In [1]:
using DrWatson;
@quickactivate "NumericalAnalysis";

# Floating Point Numbers

In reading these notes, it is helpful to also watch and refer to [this video](https://www.youtube.com/watch?v=97Gb9TS3MJs) on floating point numbers and roundoff error. A really great video on floating point arithmetic in Julia may be found [here](https://www.youtube.com/watch?v=fL8vYG69EhE&t=14s).
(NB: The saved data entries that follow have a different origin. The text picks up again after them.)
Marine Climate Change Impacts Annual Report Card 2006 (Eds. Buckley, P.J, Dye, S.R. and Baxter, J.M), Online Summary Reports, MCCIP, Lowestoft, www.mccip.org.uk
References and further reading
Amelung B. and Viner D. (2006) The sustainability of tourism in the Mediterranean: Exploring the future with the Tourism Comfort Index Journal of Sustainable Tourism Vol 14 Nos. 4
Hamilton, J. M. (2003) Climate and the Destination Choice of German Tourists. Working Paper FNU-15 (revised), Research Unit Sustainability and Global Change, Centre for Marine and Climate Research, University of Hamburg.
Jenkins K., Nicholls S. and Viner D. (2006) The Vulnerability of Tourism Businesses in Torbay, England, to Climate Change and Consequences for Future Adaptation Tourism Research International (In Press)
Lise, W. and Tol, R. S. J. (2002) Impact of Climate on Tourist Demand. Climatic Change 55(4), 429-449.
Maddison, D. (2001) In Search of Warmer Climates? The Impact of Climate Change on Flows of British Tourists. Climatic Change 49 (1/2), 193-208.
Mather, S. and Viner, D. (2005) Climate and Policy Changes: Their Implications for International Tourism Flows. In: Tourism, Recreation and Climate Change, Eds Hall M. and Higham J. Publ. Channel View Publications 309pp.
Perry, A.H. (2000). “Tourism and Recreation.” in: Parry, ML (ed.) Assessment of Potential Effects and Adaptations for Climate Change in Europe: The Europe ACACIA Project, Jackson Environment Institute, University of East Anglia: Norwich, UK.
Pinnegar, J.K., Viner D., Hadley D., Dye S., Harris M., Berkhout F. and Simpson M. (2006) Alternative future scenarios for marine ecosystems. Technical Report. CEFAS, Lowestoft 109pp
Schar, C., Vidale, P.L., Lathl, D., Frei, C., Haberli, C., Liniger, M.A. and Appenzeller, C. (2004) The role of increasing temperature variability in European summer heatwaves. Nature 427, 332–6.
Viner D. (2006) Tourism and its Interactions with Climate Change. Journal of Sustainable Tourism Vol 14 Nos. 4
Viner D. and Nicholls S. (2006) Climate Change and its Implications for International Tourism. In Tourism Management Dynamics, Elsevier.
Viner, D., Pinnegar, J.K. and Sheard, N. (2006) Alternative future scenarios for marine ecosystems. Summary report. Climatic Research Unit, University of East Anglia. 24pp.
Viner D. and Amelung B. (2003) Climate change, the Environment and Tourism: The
The set of all real numbers $\mathbb{R}$ is continuous and unbounded. Due to considerations of memory and efficiency, it is not practical to store the exact value of each real number when carrying out numerical computations on a machine. Thus, we construct a discrete, finite subset $\mathbb{P}$ of $\mathbb{R}$, called **floating point numbers**[^1], and a function $\text{fl}:\mathbb{R} \rightarrow \mathbb{P}$ called **rounding** that sends each real number to it's floating point approximation. (In fact, $\mathbb{P}$ will be a subset of the set of all rational numbers $\mathbb{Q}$.) Then, we approximate values and operations in $\mathbb{R}$ with values and operations in $\mathbb{P}$. Thus, we will discretize  $\mathbb{R}$, and since in general $|\text{fl}(x) - x| > 0$ for $x\in \mathbb{R}$, this produces a type of discretization error called **roundoff error**. It is important for us to learn to assess and control for roundoff error. 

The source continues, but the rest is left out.